Europe was once on the verge of mass famine. In the late 1700's a British scholar named Thomas Malthus pointed out how the population of Europe was growing much faster that the continent's ability to grow food. He predicted a population crash and his writings started a very pessimistic and conservative school of thought known as Malthusian Theory. What Malthus didn't see was the first wave of the Green Revolution that came out of the Industrial Revolution.      



   









New farm machines made farmers more productive. Steam ships not only ferried away millions of peasant farmers to new lands but also brought back food from all around the world. The Irish Potato famine was a terrible cautionary tale of depending on a monoculture crop but other varieties of potatoes in central Europe didn't succumb to the blight and feed many millions more than wheat or barely could have.  The introduction of the potato in northern Europe actually ended the seasonal re-occurrence of scurvy every late winter - early spring.











Even with all the improvements in farming, where farmers could more intensely exploit the land like never before, it was not enough. The production of food in Europe in the 1800's was only marginally out pacing the growth in population.  By the end of the century there was a renewed interest in Malthus. The problem was the fertility of the land is based on the amount of nitrogen in the soil. Most food and cash crops take nitrogen out of the soil.  Returning nitrogen back to the soil by crop rotation and spreading manure on the land both had limits.  And that's when we get to Fritz Haber, maybe one of the saddest figures in modern history.

Fritz Haber was chemist and a fervent German patriot. In 1918 he won the Noble Prize for synthesizing ammonia. This made ammonia nitrate fertilizer possible. With ammonia nitrate fertilizer the land could be cheaply over dosed with nitrogen. Crop yields jumped and less land had to be left fallow, so there could be more land in continuous production.  Again Europe was saved from famine by technology.

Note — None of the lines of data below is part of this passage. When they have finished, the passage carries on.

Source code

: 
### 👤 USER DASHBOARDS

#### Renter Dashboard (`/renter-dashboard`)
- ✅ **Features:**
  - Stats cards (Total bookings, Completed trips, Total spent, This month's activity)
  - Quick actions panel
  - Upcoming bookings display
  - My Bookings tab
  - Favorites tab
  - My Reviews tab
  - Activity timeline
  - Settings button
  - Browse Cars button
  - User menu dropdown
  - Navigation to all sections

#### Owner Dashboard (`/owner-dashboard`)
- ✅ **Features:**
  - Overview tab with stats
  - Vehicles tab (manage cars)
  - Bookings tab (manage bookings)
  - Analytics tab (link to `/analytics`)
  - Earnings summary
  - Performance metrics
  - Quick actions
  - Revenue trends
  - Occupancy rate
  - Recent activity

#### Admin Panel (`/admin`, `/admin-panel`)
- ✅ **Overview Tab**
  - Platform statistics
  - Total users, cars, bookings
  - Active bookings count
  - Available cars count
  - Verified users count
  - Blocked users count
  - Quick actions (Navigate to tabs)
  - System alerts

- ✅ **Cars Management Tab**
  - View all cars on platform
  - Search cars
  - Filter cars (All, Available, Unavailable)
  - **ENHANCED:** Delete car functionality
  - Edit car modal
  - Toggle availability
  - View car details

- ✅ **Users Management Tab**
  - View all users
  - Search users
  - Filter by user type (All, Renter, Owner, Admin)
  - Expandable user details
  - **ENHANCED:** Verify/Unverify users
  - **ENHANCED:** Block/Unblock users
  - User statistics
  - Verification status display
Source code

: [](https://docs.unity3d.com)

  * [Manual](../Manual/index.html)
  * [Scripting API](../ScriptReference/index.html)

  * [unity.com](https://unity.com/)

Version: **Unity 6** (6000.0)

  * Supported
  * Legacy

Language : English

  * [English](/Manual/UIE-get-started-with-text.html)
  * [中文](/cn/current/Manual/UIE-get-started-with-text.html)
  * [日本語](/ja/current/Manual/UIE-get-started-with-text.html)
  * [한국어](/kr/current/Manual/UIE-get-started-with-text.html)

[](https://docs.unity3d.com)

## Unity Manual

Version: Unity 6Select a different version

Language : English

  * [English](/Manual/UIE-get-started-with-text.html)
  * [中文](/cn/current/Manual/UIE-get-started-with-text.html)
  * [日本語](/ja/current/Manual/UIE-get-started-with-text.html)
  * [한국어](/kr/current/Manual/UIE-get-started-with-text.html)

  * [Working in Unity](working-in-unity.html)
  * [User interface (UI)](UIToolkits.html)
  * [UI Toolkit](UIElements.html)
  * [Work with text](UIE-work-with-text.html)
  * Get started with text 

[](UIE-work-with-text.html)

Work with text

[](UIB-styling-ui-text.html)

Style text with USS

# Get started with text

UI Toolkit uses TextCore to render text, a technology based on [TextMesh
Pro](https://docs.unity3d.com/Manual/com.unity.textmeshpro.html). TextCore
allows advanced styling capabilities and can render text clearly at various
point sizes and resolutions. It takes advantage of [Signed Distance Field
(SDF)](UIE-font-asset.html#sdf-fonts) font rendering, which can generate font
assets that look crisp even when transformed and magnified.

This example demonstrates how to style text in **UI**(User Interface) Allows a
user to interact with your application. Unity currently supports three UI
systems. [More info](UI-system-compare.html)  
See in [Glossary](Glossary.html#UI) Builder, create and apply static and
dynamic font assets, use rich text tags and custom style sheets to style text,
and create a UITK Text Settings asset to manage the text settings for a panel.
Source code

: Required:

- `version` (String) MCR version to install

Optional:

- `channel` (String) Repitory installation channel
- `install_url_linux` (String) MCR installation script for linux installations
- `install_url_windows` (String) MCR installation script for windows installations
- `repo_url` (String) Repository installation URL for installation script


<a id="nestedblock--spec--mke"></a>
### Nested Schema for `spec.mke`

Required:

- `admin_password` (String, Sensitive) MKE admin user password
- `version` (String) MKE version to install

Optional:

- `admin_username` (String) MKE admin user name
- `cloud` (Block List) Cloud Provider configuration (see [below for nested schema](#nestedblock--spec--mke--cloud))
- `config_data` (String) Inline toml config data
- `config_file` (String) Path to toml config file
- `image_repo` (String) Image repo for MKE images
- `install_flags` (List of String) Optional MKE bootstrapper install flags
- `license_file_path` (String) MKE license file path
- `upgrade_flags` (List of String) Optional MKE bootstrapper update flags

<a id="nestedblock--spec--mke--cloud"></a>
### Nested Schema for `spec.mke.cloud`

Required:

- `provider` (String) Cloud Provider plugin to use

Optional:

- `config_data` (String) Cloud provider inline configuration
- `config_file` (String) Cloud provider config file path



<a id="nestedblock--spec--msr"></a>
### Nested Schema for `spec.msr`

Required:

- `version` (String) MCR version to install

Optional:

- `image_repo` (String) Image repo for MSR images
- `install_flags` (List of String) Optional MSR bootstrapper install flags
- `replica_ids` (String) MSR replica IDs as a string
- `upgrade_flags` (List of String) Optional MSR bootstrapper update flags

But there was a dark side to this seemingly happy ending. Ammonia-nitrate compounds are the basis of high explosives.  Prior to Fritz Haber the only way to make high explosives was to use naturally occurring nitrates that were mostly mined in northern Chile. Germany and the Austrian-Hungarian Empire  had no access to the world's nitrate deposits and would not have be able to fight a long war unless they could synthetically produce them at home.
 
This was only half of the story of Fritz Haber. He not only developed the fertilizer that made farmers more productive he also develop several very effective pesticides.  These pesticides were seen as miracles of progress.  

When World War 1 started Fritz Haber used his knowledge of pesticides to prefect poison gas as a weapon of warfare. The man who save Europe was also instrumental in tearing it apart and became known as the father of chemical warfare. To this day his mathematical equation between the concentration of the poison and the exposure time is still known as the Haber Rule.






 

The Kaiser awarded Fritz Haber with the rank of Captain. Haber was proud of his work and defended it. He felt poison gas was no more inhuman that all the other ways troops were killed in battle, that death was death by whatever means it was inflicted.


Fritz Haber was born into a Jewish family. As an adult he converted to Lutheranism. When the Nazi party rose to power Fritz Haber was shocked to find out that he was no longer seen as a German patriot, that he was no longer even a German citizen.




In 1934 Fritz Haber left Germany to escape the persecution. He prepared to start a new life in Palestine, what is today Israel. He died of heart attack and maybe even a broken heart in Basel Switzerland.




Of all of the bitter ironies history still had one more left. Most of Fritz Haber's family was unable to escape from Nazi Germany. In the 1920's, after World War 1, Haber kept on working as a scientist, particularly with insecticides. One of the insecticides he created was the cyanide formulation of Zyklon A  and that was the precursor to Zyklon B  -the gas used in the death camps.



Somehow, somewhere, I think this Faustian Bargain parallels the story of GMOs. That progress has benefits but there's always a price to pay later -and the price isn't always obviously linked to the product.